Božić Tanja, Lin Qiong, Frobel Joana, Wilop Stefan, Hoffmann Melanie, Müller-Tidow Carsten, Brümmendorf Tim H, Jost Edgar, Wagner Wolfgang
Helmholtz-Institute for Biomedical Engineering, Stem Cell Biology and Cellular Engineering, University Hospital of the RWTH Aachen, Pauwelsstrasse 20, 52074 Aachen, Germany.
Institute for Biomedical Engineering - Cell Biology, University Hospital of the RWTH Aachen, Aachen, Germany.
Clin Epigenetics. 2015 Nov 4;7:116. doi: 10.1186/s13148-015-0153-6. eCollection 2015.
Epigenetic aberrations play a central role in the pathophysiology of acute myeloid leukemia (AML). It has been shown that molecular signatures based on DNA-methylation (DNAm) patterns can be used for classification of the disease. In this study, we followed the hypothesis that DNAm at a single CpG site might support risk stratification in AML.
Using DNAm profiles of 194 patients from The Cancer Genome Atlas (TCGA), we identified a CpG site in complement component 1 subcomponent R (C1R) as best suited biomarker: patients with higher methylation at this CpG site (>27 % DNAm) reveal significantly longer overall survival (53 versus 11 months; P < 0.0001). This finding was validated in an independent set of 62 DNAm profiles of cytogenetically normal AML patients (P = 0.009) and with a region-specific pyrosequencing assay in 84 AML samples (P = 0.012). DNAm of C1R correlated with genomic DNAm and gene expression patterns, whereas there was only moderate association with gene expression levels of C1R. These results indicate that DNAm of C1R is a biomarker reflecting chromatin reorganization rather than being of pathophysiological relevance per se. Notably, DNAm of C1R was associated with occurrence of specific genomic mutations that are traditionally used for risk stratification in AML. Furthermore, DNAm of C1R correlates also with overall survival in several other types of cancer, but the prognostic relevance was less pronounced than in AML.

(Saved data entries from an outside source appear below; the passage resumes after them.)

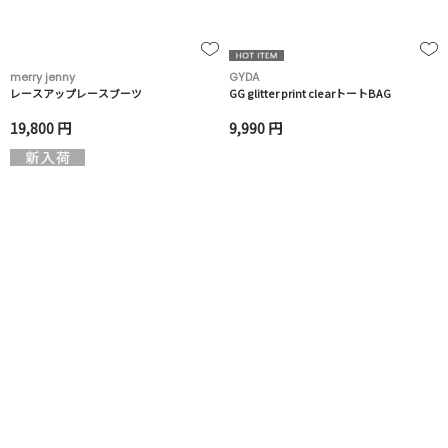
merry jenny
GYDA
レースアップレースブーツ
GG glitter print clearトートBAG
19,800 円
9,990 円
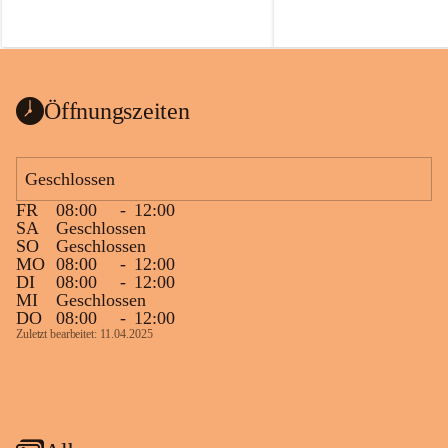
Öffnungszeiten
Geschlossen
FR
08:00
-
12:00
SA
Geschlossen
SO
Geschlossen
MO
08:00
-
12:00
DI
08:00
-
12:00
MI
Geschlossen
DO
08:00
-
12:00
Zuletzt bearbeitet: 11.04.2025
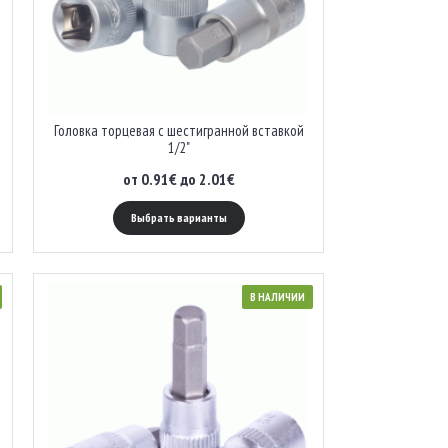
Головка торцевая с шестигранной вставкой
1/2"
от 0.91€ до 2.01€
Выбрать варианты
В НАЛИЧИИ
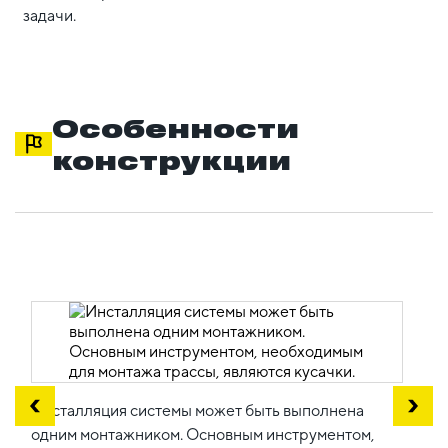
задачи.
Особенности
конструкции
Инсталляция системы может быть выполнена
одним монтажником. Основным инструментом,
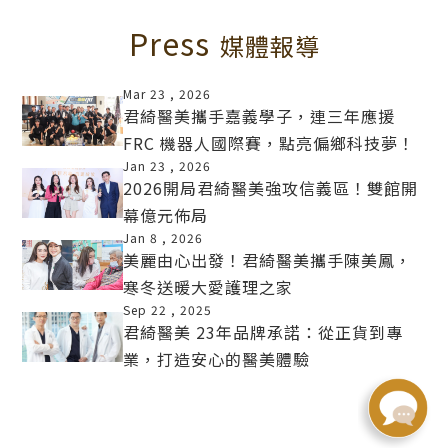
Press
媒體報導
Mar 23 ,
2026
君綺醫美攜手嘉義學子，連三年應援
FRC 機器人國際賽，點亮偏鄉科技夢！
MORE
Jan 23 ,
2026
2026開局君綺醫美強攻信義區！雙館開
幕億元佈局
MORE
Jan 8 ,
2026
美麗由心出發！君綺醫美攜手陳美鳳，
寒冬送暖大愛護理之家
MORE
Sep 22 ,
2025
君綺醫美 23年品牌承諾：從正貨到專
業，打造安心的醫美體驗
MORE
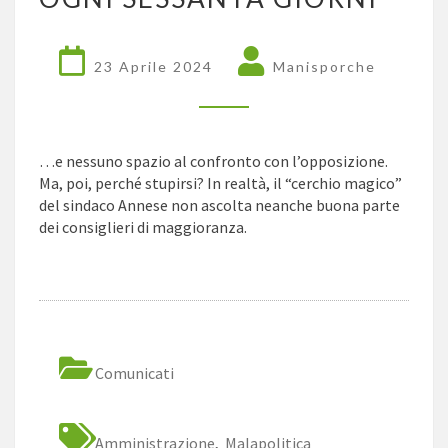
OGNI
SESSANTA
GIORNI
23 Aprile 2024
Manisporche
…e nessuno spazio al confronto con l’opposizione.
Ma, poi, perché stupirsi? In realtà, il “cerchio magico”
del sindaco Annese non ascolta neanche buona parte
dei consiglieri di maggioranza.
Comunicati
Amministrazione
,
Malapolitica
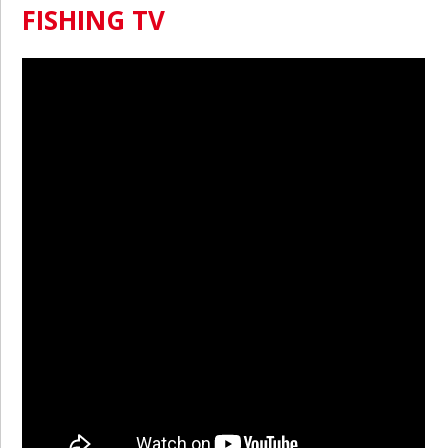
FISHING TV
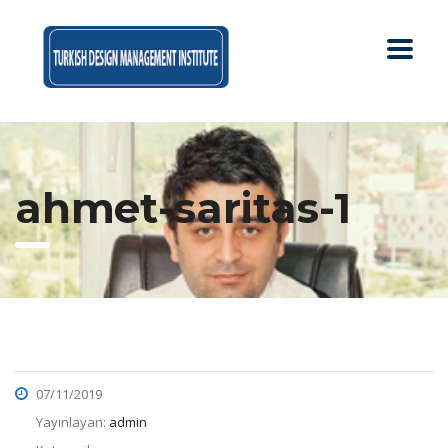
ahmet-saritas-1
07/11/2019
Yayınlayan:
admin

Analysis of DNAm at C1R provides a simple, robust, and cost-effective biomarker to further complement risk assessment in AML.
表观遗传异常在急性髓系白血病(AML)的病理生理学中起核心作用。已表明基于DNA甲基化(DNAm)模式的分子特征可用于该疾病的分类。在本研究中,我们遵循这样的假设,即单个CpG位点的DNAm可能有助于AML的风险分层。
利用来自癌症基因组图谱(TCGA)的194例患者的DNAm谱,我们确定补体成分1亚成分R(C1R)中的一个CpG位点是最适合的生物标志物:该CpG位点甲基化程度较高(>27% DNAm)的患者总生存期显著更长(53个月对11个月;P<0.0001)。这一发现在一组独立的62例细胞遗传学正常的AML患者的DNAm谱中得到验证(P = 0.009),并在84例AML样本中通过区域特异性焦磷酸测序分析得到验证(P = 0.012)。C1R的DNAm与基因组DNAm和基因表达模式相关,而与C1R的基因表达水平仅有中等程度的关联。这些结果表明,C1R的DNAm是一种反映染色质重组的生物标志物,而非本身具有病理生理学相关性。值得注意的是,C1R的DNAm与AML中传统用于风险分层的特定基因组突变的发生相关。此外,C1R的DNAm在其他几种癌症类型中也与总生存期相关,但预后相关性不如在AML中明显。
对C1R处DNAm的分析提供了一种简单、可靠且经济高效的生物标志物,以进一步补充AML的风险评估。